Introduction

The Kunst Halle Sankt Gallen is  dedicating her first solo  exhibition in Switzerland to the  artist Cemile Sahin (*1990 in  Wiesbaden/DE, lives in Berlin/DE).  Cemile Sahin is a storyteller  working across a range of media,  including film, photography,  literature, and installation. Her  practice critically engages with  issues of power structures, war,  and violence. In her spatialised  narrations, Sahin explores how  media, politics, and warfare shape our understanding of history.  

For the Kunst Halle Sankt Gallen, the artist has developed new  spatial compositions that further her investigation into the  intersection of nature and war. Sahin is interested in how nature  becomes not only a field of armed conflict, but also a tool of  military strategy – as a barrier, camouflage, resource, or a site  of collective identity. The central work in the exhibition «BB –  BORN TO BLOOM», a multi-channel video installation, brings  together Kurdish and Swiss landscapes. Both topographies are  defined by striking mountain panoramas that carry symbolic  meaning. On one side are the Swiss Alps, which serve as a postcard  motif for the idea of ‹Swissness› promoted by tourism and, with  their bunker réduit, also represented a central defence mechanism  of the Swiss army. On the other side are the remote Kurdish  mountain regions – an embodiment of the Kurdish resistance  struggle and a symbol of long-awaited freedom. Both landscapes are  politically connected: in 1923, the ‹Treaty of Lausanne› defined  Turkey’s borders and undermined the territorial sovereignty of the  Kurdish people. In her video work Gewehr im Schrank/Rifle in the  closet (2023), Sahin explores how Lausanne has today become a key  development site for military combat drones – and how romanticised  Switzerland is, in fact, one of the most heavily armed countries  in the world.  

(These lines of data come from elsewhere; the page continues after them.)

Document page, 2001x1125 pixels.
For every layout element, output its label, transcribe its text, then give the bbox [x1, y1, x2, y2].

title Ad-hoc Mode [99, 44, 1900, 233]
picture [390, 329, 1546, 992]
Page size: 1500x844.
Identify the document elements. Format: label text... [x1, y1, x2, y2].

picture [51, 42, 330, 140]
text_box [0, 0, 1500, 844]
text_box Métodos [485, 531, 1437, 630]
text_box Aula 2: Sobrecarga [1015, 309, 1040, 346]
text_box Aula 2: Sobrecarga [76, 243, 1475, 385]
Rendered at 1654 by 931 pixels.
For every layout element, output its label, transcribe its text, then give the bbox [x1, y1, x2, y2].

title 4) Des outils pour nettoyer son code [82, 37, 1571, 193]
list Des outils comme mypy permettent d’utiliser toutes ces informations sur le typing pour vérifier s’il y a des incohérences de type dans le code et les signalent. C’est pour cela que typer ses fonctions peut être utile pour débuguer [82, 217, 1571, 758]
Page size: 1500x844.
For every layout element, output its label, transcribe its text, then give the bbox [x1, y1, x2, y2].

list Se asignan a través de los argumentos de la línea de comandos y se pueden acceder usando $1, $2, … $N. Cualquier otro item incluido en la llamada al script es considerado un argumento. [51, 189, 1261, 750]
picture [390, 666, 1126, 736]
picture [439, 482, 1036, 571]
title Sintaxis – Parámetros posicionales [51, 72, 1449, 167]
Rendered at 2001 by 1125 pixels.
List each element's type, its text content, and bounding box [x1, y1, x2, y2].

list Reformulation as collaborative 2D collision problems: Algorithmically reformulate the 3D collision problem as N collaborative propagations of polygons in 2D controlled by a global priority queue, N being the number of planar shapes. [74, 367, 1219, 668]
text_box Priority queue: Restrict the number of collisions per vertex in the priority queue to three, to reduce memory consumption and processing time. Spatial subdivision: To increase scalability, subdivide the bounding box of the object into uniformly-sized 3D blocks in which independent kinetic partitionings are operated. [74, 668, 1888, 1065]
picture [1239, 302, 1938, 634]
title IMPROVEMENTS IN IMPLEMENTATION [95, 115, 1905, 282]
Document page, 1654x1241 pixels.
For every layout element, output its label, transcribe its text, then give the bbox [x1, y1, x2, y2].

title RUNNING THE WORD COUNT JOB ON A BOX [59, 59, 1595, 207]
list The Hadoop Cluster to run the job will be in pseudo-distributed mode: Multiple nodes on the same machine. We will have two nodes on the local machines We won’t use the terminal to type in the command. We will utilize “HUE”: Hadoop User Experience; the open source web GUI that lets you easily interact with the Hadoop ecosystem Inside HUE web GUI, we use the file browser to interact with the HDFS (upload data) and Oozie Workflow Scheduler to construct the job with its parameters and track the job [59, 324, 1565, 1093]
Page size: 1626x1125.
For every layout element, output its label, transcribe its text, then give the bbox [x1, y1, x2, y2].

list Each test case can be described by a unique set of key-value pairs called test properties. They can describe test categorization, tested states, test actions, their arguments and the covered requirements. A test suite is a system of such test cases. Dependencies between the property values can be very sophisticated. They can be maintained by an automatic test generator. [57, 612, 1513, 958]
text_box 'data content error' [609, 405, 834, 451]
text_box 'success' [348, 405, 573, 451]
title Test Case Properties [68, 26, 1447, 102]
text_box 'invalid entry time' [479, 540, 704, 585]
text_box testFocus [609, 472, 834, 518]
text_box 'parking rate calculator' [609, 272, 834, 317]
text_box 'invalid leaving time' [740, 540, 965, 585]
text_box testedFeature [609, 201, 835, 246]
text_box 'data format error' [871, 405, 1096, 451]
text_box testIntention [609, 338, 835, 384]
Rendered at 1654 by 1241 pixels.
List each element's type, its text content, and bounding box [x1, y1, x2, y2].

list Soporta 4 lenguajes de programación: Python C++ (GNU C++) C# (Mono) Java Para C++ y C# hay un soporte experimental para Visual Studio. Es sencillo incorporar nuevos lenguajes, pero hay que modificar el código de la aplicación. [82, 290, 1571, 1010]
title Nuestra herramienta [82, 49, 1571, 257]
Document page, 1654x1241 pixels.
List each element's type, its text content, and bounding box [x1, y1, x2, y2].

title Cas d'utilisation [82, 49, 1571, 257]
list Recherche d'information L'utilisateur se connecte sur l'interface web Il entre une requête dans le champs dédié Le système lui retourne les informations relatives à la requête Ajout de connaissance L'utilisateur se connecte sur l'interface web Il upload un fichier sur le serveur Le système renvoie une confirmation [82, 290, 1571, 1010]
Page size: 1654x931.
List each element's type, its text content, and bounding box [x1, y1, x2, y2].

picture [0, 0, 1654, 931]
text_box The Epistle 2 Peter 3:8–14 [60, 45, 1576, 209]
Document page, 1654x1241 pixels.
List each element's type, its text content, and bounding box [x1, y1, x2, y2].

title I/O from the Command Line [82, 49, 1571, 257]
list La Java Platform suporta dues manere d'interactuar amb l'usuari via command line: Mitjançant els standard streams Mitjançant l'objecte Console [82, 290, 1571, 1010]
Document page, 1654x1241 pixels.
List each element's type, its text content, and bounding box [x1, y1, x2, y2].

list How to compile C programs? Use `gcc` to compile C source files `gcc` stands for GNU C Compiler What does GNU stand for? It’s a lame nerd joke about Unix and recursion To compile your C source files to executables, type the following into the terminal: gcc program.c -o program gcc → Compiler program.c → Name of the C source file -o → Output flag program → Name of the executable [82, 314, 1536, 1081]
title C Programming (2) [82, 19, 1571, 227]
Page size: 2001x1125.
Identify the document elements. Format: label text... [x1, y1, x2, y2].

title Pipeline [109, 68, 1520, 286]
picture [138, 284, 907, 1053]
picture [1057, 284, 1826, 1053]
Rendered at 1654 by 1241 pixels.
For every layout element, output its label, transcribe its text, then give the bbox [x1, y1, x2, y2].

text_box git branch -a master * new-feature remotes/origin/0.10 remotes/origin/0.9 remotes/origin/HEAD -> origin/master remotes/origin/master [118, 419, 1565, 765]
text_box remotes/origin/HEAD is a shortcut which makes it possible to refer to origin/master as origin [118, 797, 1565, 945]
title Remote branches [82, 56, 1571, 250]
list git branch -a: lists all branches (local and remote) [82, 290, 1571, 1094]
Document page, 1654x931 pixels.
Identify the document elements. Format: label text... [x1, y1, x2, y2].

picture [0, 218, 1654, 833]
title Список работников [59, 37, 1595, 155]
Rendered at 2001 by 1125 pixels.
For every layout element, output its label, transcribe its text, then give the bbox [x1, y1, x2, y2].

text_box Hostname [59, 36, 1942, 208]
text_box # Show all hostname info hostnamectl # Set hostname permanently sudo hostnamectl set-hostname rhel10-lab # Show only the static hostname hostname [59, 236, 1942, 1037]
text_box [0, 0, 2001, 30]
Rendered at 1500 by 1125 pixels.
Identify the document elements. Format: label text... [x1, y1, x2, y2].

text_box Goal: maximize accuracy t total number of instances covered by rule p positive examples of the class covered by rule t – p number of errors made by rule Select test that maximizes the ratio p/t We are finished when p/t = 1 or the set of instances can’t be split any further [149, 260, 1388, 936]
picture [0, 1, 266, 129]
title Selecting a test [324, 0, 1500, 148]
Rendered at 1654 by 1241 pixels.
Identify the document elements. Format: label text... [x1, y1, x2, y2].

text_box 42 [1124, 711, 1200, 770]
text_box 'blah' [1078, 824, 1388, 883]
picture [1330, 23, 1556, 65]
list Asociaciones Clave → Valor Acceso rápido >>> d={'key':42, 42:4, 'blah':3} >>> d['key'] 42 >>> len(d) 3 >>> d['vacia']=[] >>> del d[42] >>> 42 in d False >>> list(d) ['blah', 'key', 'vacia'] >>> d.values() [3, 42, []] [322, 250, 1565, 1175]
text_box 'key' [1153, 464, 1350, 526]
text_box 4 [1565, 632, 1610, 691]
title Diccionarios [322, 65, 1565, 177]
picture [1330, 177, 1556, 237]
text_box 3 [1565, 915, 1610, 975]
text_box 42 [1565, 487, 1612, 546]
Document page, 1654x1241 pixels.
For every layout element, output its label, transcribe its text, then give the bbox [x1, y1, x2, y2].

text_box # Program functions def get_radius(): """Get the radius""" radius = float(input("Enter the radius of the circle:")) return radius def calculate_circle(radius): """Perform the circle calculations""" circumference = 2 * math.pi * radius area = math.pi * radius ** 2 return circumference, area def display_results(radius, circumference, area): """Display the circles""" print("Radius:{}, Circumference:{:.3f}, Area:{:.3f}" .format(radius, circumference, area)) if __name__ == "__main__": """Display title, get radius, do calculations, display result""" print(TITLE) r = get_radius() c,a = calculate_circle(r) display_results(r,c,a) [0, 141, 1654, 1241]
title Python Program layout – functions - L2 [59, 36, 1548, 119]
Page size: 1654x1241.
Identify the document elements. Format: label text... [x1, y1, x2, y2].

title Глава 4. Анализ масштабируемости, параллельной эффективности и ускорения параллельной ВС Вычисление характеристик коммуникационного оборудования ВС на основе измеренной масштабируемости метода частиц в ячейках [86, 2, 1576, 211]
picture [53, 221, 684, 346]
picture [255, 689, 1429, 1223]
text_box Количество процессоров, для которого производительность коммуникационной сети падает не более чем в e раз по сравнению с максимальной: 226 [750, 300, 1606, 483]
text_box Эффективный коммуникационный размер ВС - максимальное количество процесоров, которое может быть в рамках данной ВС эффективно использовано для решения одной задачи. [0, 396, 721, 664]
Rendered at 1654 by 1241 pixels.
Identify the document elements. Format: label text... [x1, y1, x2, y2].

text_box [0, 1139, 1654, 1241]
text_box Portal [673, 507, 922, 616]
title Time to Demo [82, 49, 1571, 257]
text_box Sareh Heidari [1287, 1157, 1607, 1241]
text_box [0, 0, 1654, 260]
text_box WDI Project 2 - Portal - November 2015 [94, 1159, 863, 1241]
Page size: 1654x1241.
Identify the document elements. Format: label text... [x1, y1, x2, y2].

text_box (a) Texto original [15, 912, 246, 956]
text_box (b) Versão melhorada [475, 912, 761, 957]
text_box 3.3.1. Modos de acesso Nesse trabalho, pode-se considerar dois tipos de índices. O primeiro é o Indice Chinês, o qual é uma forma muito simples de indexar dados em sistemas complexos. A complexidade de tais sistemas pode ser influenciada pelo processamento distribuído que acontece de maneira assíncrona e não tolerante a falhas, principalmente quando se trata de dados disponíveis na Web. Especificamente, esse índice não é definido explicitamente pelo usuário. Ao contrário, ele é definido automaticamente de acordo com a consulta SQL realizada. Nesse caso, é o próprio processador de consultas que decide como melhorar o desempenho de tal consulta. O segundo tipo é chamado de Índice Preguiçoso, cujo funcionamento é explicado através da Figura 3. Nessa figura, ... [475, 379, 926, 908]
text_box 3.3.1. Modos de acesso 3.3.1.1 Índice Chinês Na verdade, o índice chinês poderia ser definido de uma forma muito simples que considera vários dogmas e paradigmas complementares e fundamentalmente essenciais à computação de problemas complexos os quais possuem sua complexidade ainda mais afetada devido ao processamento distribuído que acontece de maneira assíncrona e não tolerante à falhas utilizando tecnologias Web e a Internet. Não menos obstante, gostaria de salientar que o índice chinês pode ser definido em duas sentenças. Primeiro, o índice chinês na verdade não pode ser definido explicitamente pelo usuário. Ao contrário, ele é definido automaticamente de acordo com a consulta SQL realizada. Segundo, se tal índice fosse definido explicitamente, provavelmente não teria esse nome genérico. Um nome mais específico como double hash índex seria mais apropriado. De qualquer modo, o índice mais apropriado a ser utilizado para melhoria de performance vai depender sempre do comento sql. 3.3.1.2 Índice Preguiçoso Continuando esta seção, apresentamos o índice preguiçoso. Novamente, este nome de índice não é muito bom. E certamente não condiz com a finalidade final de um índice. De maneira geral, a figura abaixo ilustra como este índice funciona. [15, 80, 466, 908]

In «BB – BORN TO BLOOM», two flowers come to symbolise these  ambiguities: the geranium, which adorns balconies and gardens  throughout the country as the «Swiss national flower», and the  Gula Xemgîn (English: Kaiser’s crown, or kurdish tulip), the  «flower of freedom», which, in Kurdish folklore, blooms only at  high altitudes because that is the only place where it can truly  be free. In this way, Sahin creates a fragile metaphor for the  intersection of landscape and violence.  Sahin approaches complex themes through a pop-cultural aesthetic,  combining fast-paced found-footage videos with pop slogans on  large-format advertising media and fake flowers in epoxy resin.  Her use of color, materials, and language references the logic of  social media, creating immersive installations that draw us in  through a flood of text and images. Literature is just as much a  part of Sahin’s artistic practice as video and installation. She  has received several awards for her three novels – «TAXI» (2019),  «ALLE HUNDE STERBEN» (2020), and «KOMMANDO AJAX» (2024) – most  recently the Erich Fried Prize 2025 in Austria, as well as a  nomination for the Leipzig Book Fair Prize 2025.